10月19日未明の先太鼓につづき、神社での「御霊移し」と「木遣り上げ」が行われると、おしゃぎりの巡行がはじまる。
岩船のおしゃぎりは全9台。二層二輪造り。お囃子台である一階の上に唐破風のひさしがめぐり、二階には町内ごとの飾り、その上に「雨障子」とよばれる屋根がかかる。

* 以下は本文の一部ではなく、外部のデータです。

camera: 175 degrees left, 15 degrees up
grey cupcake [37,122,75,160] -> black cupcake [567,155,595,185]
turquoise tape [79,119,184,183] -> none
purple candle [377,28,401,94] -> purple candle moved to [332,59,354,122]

祭の主役は勇壮な浜の衆。「御船様」を戴く生粋の漁師町・岸見寺と地蔵町につづき、わが上大町が動き出した。上岩船筆頭。昔は商人が多かったからか、飾りは「大黒天」、見送り(後方の彫刻)は「鶴と亀」。乗り子は「しゃぎり小袖」でなく揃いの「裃」を纏い、お囃子もおっとりとしている。
家々では朝から酒肴を用意して各町のおしゃぎりがやってくるのを待つ。岩船のひとは「一年の稼ぎを十三で割って、一月分は祭りに使う」と言われるが、あながち大袈裟とは言い切れない。

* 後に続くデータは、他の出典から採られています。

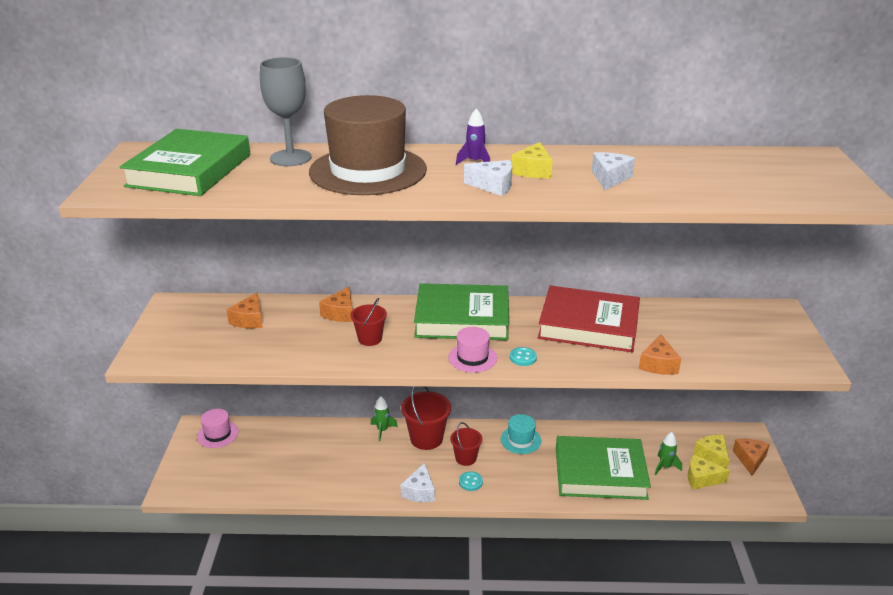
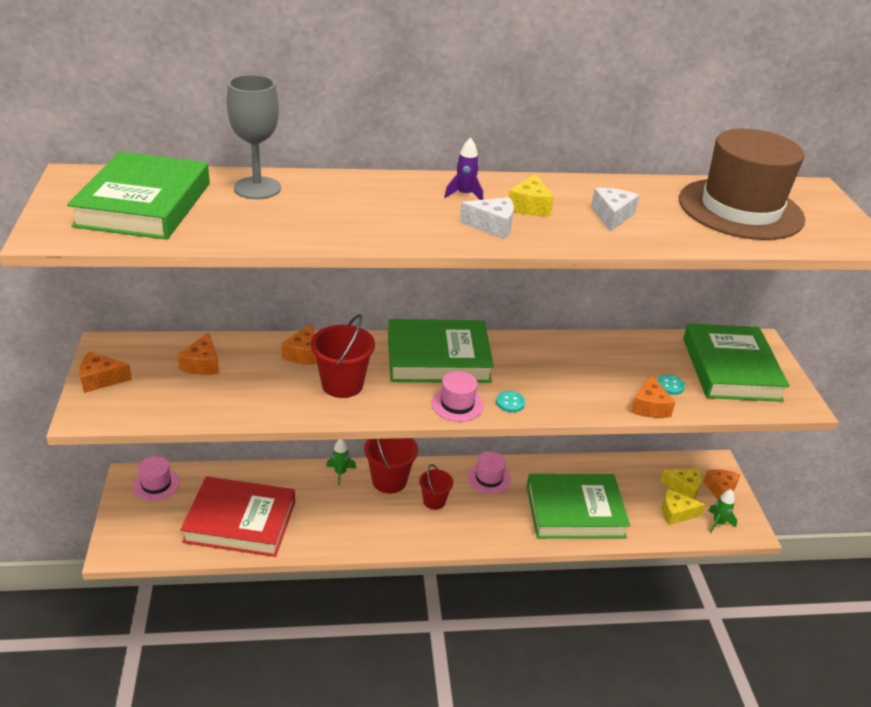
camera: 10 degrees left, 5 degrees up
brown hat [309,95,427,195] -> brown hat moved to [679,129,805,240]
red bucket [350,298,387,346] -> red bucket [311,314,375,398], size x1.59
white cheese [400,462,435,502] -> none
turquoise button [459,471,483,491] -> turquoise button moved to [657,375,685,395]
turquoise hat [500,414,541,454] -> pink hat [468,451,511,494]
red book [538,286,640,353] -> red book moved to [180,476,295,557]
green rocket [654,432,682,475] -> green rocket moved to [708,489,737,533]
yellow cheese [693,435,729,469] -> yellow cheese turned 135 degrees clockwise [660,469,702,500]
none -> orange cheese [79,352,132,393]
none -> green book [683,323,790,402]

親戚や友人知人はもちろん、他人までもが立ち代わりやってきての無礼講。家の女たちは休む間もない。私はホステス役は苦手で、いつもぐったり。だれとでもスムーズに会話して、場の空気を変える祖母を尊敬してしまう。
実家にて、4年ぶりの幼馴染と。年々同級生たちが、若連中の幹部側になっていく……複雑な心境だが、祭礼では、盆暮れの帰省よりもたくさんの懐かしい顔に出会うことができる。
この無礼講、仕事後に合流する友人など内輪の集まりもあるので、おそらく0時くらいまでは続く。
さらに0時すぎにはおしゃぎりは浜の衆の家々を巡る「浜まわり」にさしかかる。この町の女たちは、そこからが本番。酔いつぶれた若連中が他人の家にころがっているのも、この祭の醍醐味だ。
夜は浜のほうの当宿を務められている、父の友人宅へお邪魔した。地元の銘酒・〆張鶴だが、樽の香りがしてほんとうにおいしかった!
真夜中に遠く、帰り囃子の旋律が聞こえてくる。
夜のしゃぎり行列は壮観。近年では、各町内が趣向をこらしたアトラクションで観光客を楽しませているが、曳き手が(酔っ払って)いなくなって渋滞するようなもっさりするかんじも、私は愛している。
今年は上々天気のまま、祭が無事に終わった。男の子っていいな。けっきょくそこに終始するお話でもある。